··· Working data ···

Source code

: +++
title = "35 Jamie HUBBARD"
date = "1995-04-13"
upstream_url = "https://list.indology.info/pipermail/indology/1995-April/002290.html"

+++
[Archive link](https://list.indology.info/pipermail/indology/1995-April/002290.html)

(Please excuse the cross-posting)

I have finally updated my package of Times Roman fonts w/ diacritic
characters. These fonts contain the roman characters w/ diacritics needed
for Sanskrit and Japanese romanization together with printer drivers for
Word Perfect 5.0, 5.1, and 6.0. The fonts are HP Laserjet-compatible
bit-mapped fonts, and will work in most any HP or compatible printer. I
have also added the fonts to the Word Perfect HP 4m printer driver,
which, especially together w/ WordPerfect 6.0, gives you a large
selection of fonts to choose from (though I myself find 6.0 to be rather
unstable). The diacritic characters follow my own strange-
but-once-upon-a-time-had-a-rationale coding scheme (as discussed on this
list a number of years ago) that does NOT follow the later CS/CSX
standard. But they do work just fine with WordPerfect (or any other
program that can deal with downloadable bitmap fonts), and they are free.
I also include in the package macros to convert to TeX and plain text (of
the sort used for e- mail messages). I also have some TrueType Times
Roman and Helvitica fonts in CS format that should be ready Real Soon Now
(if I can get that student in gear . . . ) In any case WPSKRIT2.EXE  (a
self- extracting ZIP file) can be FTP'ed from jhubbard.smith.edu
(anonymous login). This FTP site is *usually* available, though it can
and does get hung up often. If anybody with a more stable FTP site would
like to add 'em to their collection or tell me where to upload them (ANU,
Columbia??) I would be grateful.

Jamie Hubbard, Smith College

···

= Instruction =
Copy all the lines from the data above that hold the word "April".

= Exercise result =
upstream_url = "https://list.indology.info/pipermail/indology/1995-April/002290.html"
[Archive link](https://list.indology.info/pipermail/indology/1995-April/002290.html)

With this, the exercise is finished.